Ask Reuben

Early Access Program (2024)

What is an Early Access Program?

Why is this Early Access Program shorter? 

Should I participate in an Early Access Program? 

What happens if I don’t participate in an Early Access Program?

Before reading this, you should hopefully have seen the announcement about the Version 5 EAP (Early Access Program) in the Product News section of the website, and/or the post in the forums.  If not you need to make sure your processes are such that you are alerted by these, that is an RSS feed or similar for the website pages, and forum notifications enabled for the forum posts.

With the version 4 release, I had an Ask-Reuben article about Early Access Programs that formed the basis of this page on the website.  Looking back at that article I am quite happy with what I wrote and there is not much I’d change.  So apart from the odd place where it is timestamped with version numbers and references to particular versions I think it has stood the test of time and I’d encourage you to read it or the webpage again.

What that article has also done is it has been very prophetic.  There have been several times since 4.00 was released where customers have downloaded 4.00 for the first time many months after the general availability release date  and commented upon some of the differences associated with the move from Native Rendering to Universal Rendering.   Those differences were typically present in the Early Access Program for 4.00 and even 3.20 before that.  So if you fall into this category, the following three paragraphs were from that Ask-Reuben article in the middle of 2021  …

What happens if I don’t participate in an EAP?

The biggest danger is that we change something that breaks your code or changes your application on some way.

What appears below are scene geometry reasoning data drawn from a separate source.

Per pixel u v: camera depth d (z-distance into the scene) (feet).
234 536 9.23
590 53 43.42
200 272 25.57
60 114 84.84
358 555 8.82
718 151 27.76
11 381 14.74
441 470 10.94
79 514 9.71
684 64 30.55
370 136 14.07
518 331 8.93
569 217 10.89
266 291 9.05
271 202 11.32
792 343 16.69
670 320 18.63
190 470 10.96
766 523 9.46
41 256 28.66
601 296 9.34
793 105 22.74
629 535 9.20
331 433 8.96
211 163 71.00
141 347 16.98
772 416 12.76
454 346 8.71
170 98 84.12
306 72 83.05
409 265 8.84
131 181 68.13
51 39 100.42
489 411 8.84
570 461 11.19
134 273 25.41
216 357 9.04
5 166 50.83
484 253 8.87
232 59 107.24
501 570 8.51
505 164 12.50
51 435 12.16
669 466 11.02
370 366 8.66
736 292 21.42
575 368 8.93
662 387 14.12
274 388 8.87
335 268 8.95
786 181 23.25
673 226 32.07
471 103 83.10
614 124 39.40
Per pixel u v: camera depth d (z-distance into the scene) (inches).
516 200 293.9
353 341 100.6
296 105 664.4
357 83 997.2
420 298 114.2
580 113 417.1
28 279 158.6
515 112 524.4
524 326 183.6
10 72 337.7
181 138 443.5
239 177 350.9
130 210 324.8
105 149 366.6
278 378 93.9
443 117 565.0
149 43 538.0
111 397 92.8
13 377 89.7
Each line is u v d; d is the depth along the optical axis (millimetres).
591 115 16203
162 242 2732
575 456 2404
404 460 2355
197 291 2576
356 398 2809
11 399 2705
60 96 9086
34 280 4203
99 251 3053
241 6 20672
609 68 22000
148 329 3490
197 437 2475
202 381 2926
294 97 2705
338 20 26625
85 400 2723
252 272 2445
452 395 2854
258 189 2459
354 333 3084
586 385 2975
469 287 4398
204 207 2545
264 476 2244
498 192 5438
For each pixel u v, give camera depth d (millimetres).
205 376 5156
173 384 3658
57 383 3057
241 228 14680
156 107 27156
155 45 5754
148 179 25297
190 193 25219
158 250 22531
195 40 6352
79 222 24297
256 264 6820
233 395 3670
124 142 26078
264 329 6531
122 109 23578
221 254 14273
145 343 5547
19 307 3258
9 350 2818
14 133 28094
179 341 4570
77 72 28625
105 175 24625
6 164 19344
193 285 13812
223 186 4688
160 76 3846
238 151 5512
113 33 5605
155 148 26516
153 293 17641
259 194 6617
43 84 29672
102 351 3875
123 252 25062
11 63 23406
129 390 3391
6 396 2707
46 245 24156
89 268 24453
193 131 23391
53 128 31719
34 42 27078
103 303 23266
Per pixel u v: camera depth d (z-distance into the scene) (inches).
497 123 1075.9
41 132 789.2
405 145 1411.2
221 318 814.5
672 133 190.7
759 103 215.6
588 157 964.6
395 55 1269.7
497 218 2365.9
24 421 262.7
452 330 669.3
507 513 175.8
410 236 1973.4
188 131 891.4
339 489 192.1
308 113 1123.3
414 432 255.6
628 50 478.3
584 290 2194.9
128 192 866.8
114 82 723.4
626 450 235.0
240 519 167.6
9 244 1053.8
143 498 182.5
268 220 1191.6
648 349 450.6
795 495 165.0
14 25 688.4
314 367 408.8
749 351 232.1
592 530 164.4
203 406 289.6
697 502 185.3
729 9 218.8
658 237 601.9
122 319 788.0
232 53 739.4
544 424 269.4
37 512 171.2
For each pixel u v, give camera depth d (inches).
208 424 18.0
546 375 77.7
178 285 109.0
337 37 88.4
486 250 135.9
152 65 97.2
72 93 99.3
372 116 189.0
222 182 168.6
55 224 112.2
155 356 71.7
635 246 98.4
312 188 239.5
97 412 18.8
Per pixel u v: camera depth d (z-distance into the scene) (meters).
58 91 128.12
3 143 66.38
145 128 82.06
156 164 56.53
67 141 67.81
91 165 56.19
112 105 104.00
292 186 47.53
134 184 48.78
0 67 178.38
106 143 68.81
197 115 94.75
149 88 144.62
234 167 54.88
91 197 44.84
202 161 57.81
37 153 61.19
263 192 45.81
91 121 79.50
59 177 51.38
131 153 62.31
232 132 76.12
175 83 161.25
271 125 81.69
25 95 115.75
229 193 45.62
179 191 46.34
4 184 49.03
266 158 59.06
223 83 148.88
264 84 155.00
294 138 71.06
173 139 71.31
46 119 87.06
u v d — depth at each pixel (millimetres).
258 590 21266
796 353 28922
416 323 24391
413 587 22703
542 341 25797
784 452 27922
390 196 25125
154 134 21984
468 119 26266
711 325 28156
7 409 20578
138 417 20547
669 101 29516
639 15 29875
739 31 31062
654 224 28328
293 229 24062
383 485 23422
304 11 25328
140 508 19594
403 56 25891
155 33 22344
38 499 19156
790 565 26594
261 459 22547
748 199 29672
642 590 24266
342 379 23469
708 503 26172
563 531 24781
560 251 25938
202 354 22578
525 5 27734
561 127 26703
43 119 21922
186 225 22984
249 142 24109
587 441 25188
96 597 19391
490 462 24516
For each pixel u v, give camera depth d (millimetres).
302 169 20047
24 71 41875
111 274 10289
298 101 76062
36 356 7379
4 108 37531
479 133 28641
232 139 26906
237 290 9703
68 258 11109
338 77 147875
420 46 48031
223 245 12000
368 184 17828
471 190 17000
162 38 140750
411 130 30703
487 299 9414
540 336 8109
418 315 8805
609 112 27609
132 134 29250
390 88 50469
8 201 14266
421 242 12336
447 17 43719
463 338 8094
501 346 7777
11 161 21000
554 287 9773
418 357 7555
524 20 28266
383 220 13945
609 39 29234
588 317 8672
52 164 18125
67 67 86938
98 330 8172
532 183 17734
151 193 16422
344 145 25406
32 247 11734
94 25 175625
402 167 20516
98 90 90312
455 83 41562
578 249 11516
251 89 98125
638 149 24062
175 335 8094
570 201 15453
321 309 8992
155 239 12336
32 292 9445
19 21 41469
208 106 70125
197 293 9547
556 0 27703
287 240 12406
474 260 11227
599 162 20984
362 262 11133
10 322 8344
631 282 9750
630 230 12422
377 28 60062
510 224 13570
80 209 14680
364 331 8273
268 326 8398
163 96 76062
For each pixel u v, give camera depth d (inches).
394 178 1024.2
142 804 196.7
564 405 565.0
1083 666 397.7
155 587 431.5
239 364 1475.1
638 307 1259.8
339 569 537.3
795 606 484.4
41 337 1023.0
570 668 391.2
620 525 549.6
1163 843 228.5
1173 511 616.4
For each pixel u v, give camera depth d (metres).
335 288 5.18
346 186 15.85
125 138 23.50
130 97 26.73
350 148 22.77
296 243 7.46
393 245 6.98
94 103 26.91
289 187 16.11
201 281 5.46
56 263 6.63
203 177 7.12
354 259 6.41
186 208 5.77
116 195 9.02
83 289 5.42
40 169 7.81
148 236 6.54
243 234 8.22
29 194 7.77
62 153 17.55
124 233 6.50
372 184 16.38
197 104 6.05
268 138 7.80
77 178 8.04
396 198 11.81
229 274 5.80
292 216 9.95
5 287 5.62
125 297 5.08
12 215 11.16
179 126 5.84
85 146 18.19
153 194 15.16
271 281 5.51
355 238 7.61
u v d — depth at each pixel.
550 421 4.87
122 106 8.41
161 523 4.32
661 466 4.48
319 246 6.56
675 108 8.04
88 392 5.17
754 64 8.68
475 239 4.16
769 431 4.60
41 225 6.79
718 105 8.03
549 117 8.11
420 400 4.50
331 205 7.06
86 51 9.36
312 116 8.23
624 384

We try not to do this, but it can happen.  During the EAP we have more options available to us to resolve any issue.  If you don’t participate in the EAP and only discover an issue after the release has occurred, then you may be in a position where you have to wait until a maintenance release for the issue to be resolved, or we may decide that this is the future path and you have to amend your code.

Also if we add any new feature, when you go to use it at a later date, you may find that you are restricted in its use because it is missing a feature that is important to you.

It is much more difficult for us to make change after a release has occurred.  With any subsequent maintenance release we …

  • don’t want to force developers to edit 4gl code in order to install a maintenance release
  • don’t want to force developers to compile 4gl code as part of installing a maintenance release
  • don’t want to force concurrent installation of two or more of our products as part of a maintenance release

The best time for us to make changes is in the EAP period BEFORE a product is released to GA.

I intend to skip a release, should I participate in the EAP?

The decision to participate is always upto you and you need to weigh up the positives and negatives of participating, and just what your level of commitment is.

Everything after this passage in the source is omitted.